Part of this reluctance to acknowledge could be from our inability to perceive radiation in less-than-lethal doses, discussed in this post here. People were well-aware that the reactor’s initial explosion was dangerous,that irradiation and thermal heat were dangerous,  but what went unsaid – and therefore largely unknown – was the danger of radioactive contamination. Folk ideas of what radioactivity looked like never agreed with each other: “Some people say it has no color and no smell… other people say that it’s black.” (52). It flies through the air like dust. If it’s invisible, one woman says, then it’s like God. This can lead to an interesting discussion about interpretations of radioactivity and attempts to explain why disasters happen, but I’ll let that idea marinate and talk about it another time.

One last topic I would like to examine is the social ‘othering’ of Chernobyl victims – both those who lived in the exclusion zone and Belorussian ‘Chernobylites’.

They are an isolated group, separate from ‘regular’ society: Lyudmilla Ignatenko was moved to a street in Kiev with those who worked at Chernobyl, aptly named Chernobylskaya.
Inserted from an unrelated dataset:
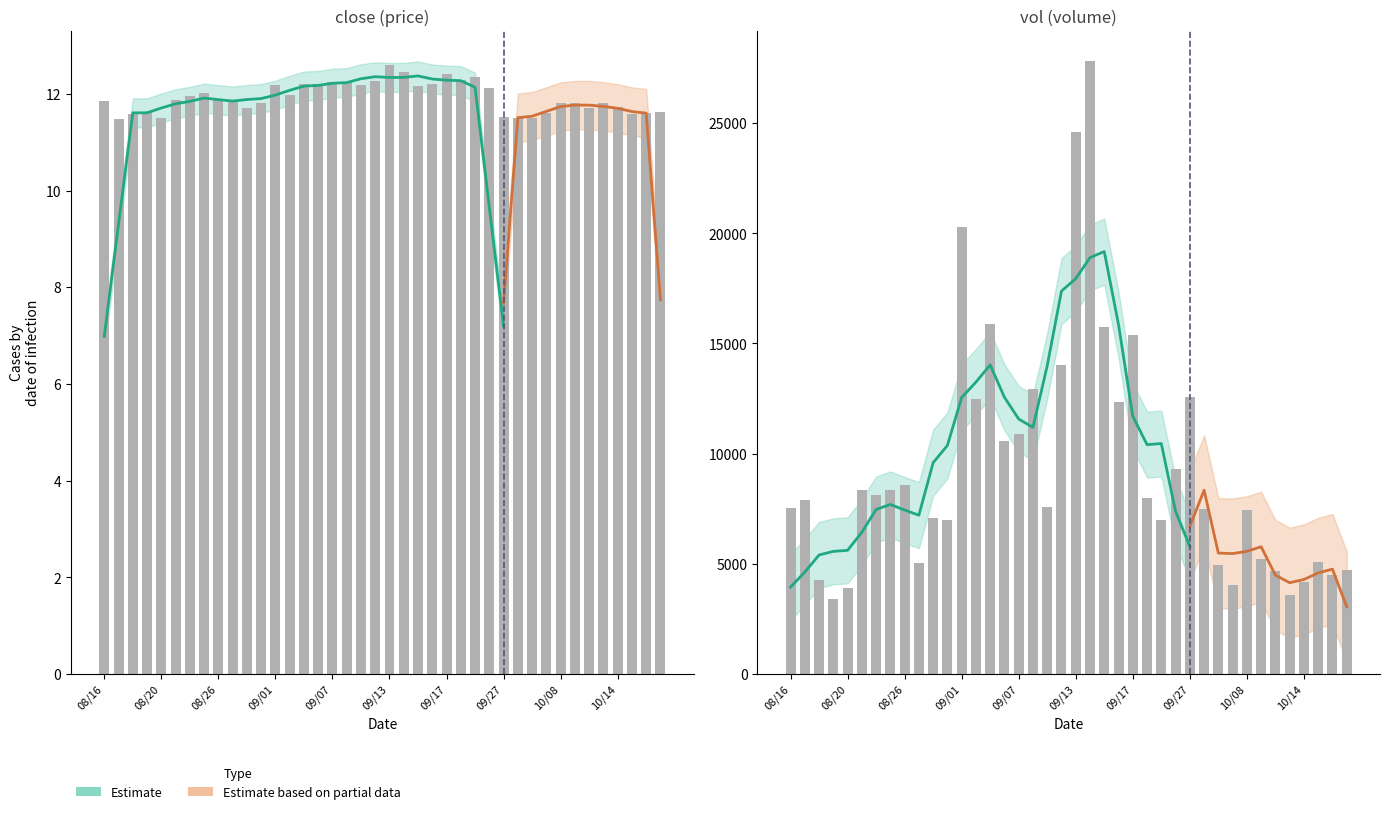

What position from the left is 08/26?

9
Nadezhda Vygovskaya, while evacuating from Pripyat, noted how differently she and other Chernobylites were treated. Nobody wanted to be near them. When her son started back at school, nobody wanted to sit with him. All the children were afraid of him, that he was radioactive.

Nikolai Kalugin lamented about being turned from a normal human being into a “Chernobyl person, an animal that everyone’s interested in…” (31). People were afraid of him, repulsed by him, but also intrigued by him. Life could never return to normal, not for him, not for any of Chernobyl’s victims.

For some, like the little Belorussian girl born as little more than a sack of flesh and organs, there never got to be a “normal”.


Alexeivich, Svetlana. Voices From Chernobyl: The Oral History of a Nuclear Disaster. Translated by Keith Gessen. New York: Picador, 2006.